What has happened with the old fluorescent is the fat tube has gone, so 5 foot 65 watt tube has gone, the 58 watt thin tube will fit, but the ballast does not really match, so instead of 4 year life I was finding lucky to get 6 months. Also with the advent of solar power, the supply voltage has dropped, as 254 is top limit at which solar panels will lock out, so the DNO has been dropping the voltage to 230 volt where when we first went from 240 to 230 volt in real terms nothing happened.
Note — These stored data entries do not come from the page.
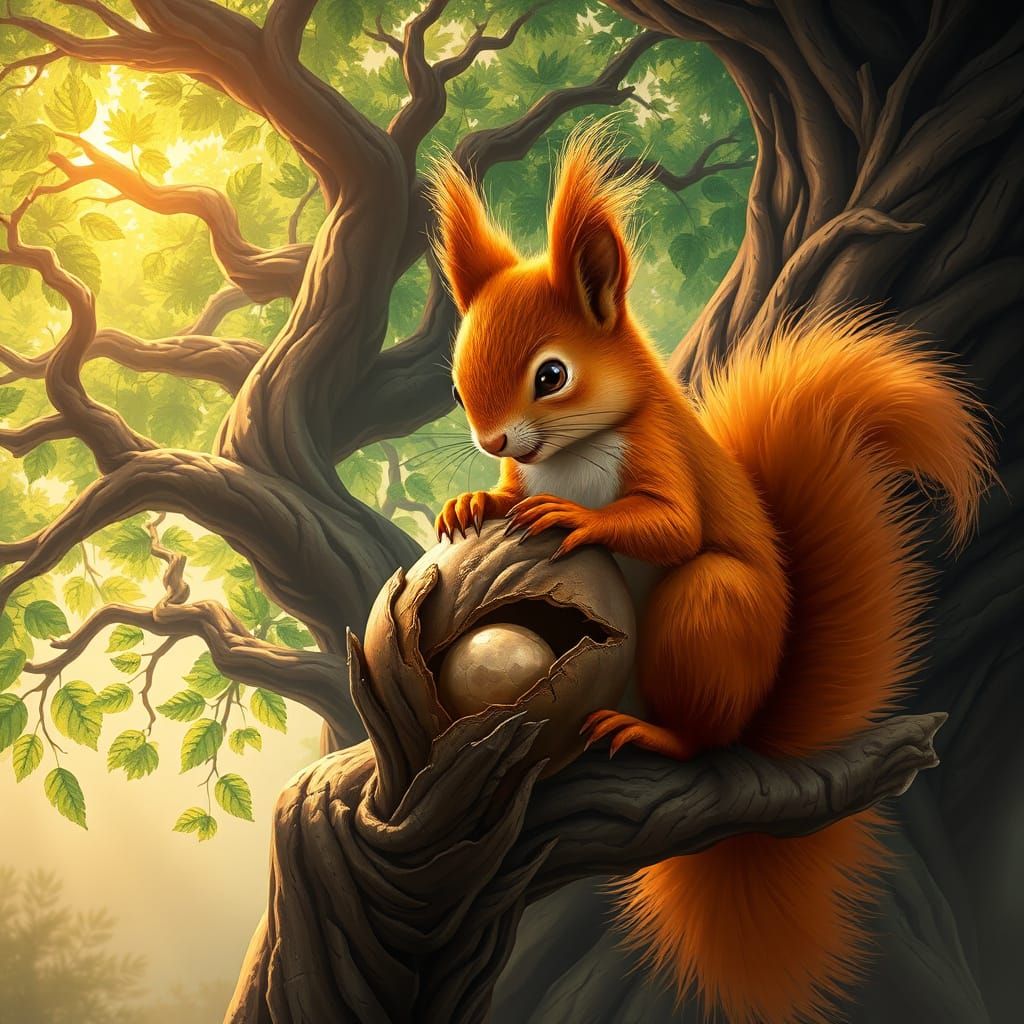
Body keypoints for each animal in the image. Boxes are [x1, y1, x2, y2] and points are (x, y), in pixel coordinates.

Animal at [427, 124, 993, 1024]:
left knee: (700, 732)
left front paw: (575, 521)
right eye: (455, 379)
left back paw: (654, 735)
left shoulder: (661, 454)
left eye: (551, 375)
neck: (572, 454)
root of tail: (756, 718)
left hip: (710, 611)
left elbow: (673, 526)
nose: (492, 441)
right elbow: (509, 499)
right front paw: (471, 499)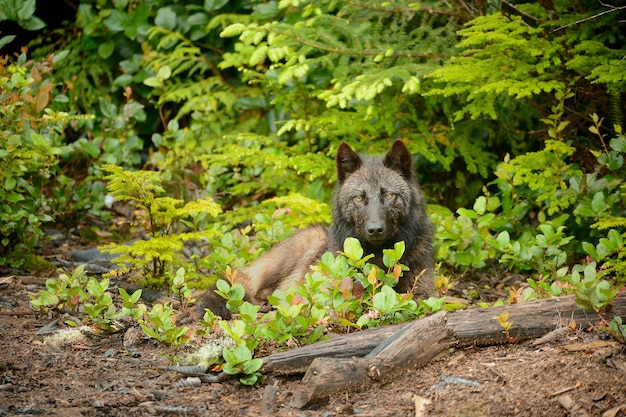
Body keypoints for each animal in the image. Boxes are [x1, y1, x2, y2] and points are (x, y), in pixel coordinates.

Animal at [197, 140, 432, 316]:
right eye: (359, 198)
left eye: (388, 195)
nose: (375, 229)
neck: (378, 258)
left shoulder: (423, 294)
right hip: (307, 241)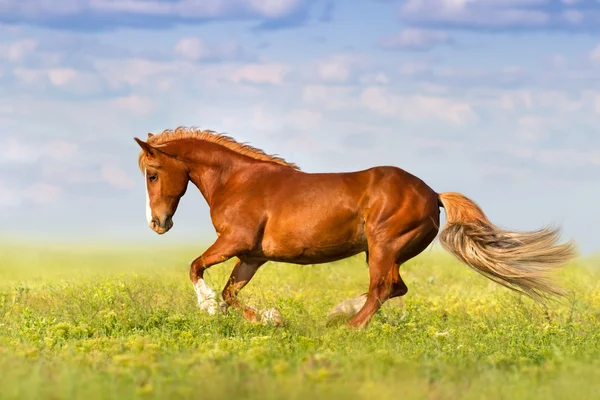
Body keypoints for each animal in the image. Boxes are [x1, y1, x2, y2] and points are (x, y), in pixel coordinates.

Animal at [135, 127, 576, 328]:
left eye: (153, 174)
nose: (158, 224)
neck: (238, 181)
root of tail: (432, 193)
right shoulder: (252, 255)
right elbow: (230, 292)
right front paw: (271, 318)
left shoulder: (234, 241)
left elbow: (196, 267)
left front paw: (207, 306)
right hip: (385, 250)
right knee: (393, 287)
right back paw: (338, 314)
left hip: (383, 245)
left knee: (381, 289)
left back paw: (345, 326)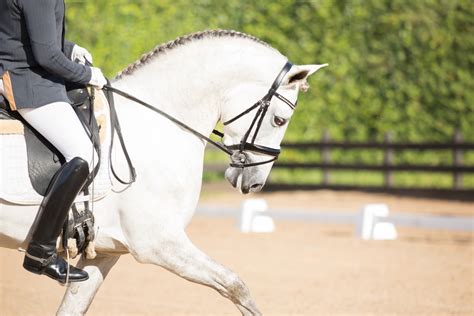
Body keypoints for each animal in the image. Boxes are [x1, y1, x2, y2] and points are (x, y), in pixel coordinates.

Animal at [0, 29, 326, 314]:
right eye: (280, 120)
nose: (255, 183)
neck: (157, 125)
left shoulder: (106, 252)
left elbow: (73, 305)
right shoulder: (160, 243)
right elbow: (236, 285)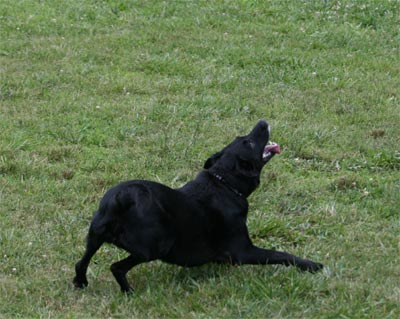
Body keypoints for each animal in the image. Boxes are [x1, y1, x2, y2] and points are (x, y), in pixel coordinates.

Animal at [73, 120, 324, 296]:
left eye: (243, 137)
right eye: (250, 143)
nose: (262, 122)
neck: (224, 182)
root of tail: (121, 198)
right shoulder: (242, 251)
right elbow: (280, 255)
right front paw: (312, 265)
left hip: (95, 234)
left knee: (81, 262)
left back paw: (80, 282)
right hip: (153, 246)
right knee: (117, 267)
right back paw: (128, 292)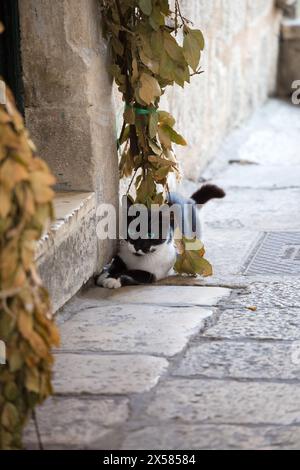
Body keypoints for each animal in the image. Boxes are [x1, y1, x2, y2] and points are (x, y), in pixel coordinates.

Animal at [96, 182, 225, 288]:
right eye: (131, 231)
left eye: (151, 234)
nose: (137, 247)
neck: (139, 259)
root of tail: (189, 200)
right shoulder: (122, 254)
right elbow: (115, 265)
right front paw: (105, 274)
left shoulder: (154, 273)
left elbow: (132, 272)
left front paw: (113, 280)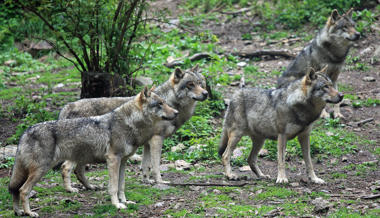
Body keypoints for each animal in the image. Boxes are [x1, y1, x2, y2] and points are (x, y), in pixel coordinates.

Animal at [8, 87, 178, 216]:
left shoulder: (123, 161)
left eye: (165, 103)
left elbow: (121, 185)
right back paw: (30, 213)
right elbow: (113, 187)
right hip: (41, 170)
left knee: (15, 190)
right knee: (23, 190)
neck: (129, 124)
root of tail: (25, 132)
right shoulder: (113, 160)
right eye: (160, 103)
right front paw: (117, 205)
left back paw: (19, 212)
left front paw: (125, 202)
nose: (176, 112)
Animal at [58, 65, 209, 192]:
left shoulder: (147, 143)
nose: (206, 93)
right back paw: (70, 189)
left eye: (200, 83)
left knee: (78, 170)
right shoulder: (156, 139)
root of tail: (67, 106)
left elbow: (146, 166)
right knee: (66, 167)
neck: (172, 104)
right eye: (190, 84)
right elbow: (156, 166)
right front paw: (160, 181)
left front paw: (147, 181)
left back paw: (90, 187)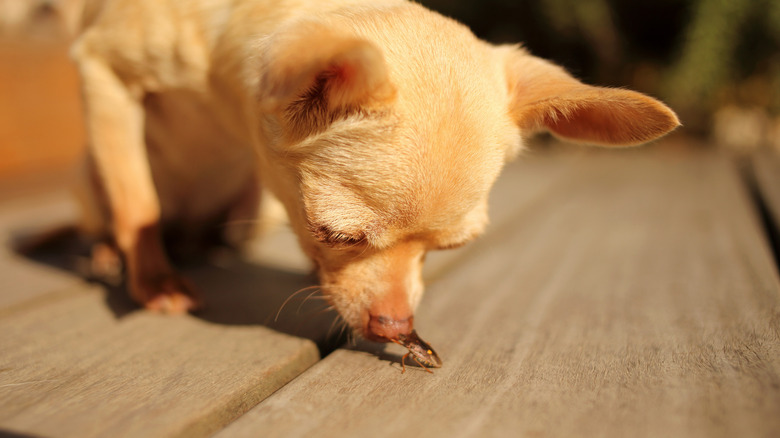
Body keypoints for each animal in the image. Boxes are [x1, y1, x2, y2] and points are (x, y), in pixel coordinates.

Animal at [65, 0, 676, 342]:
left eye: (451, 249)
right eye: (334, 233)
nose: (397, 327)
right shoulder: (102, 71)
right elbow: (137, 200)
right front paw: (155, 282)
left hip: (254, 210)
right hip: (89, 180)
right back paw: (106, 253)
Picture of light would help. If my guess is correct, and since we do know what bulb it is, then likely either a new electronic ballast which likely means change whole lamp, or fit a LED conversion, problem with the LED they tend to be lower output, so for example a 58 watt fluorescent with electronic ballast will give out around 5400 lumen, but the LED replacement at 24 watt gives out 2200 lumen this is OK where the fluorescent lit a corridor where it was the length of tube which was important, but if you need 5400 lumen then clearly a problem using LED. The same applies with the 2D lamps, 28 watt fluorescent replaced with 12 watt LED dropping from around 2400 lumen to 1610 lumen a con really as people think they are saving money and the LED seems brighter until you try reading in the room, and then you realise less light.
But I am guessing, photo of bulb or lamp will help.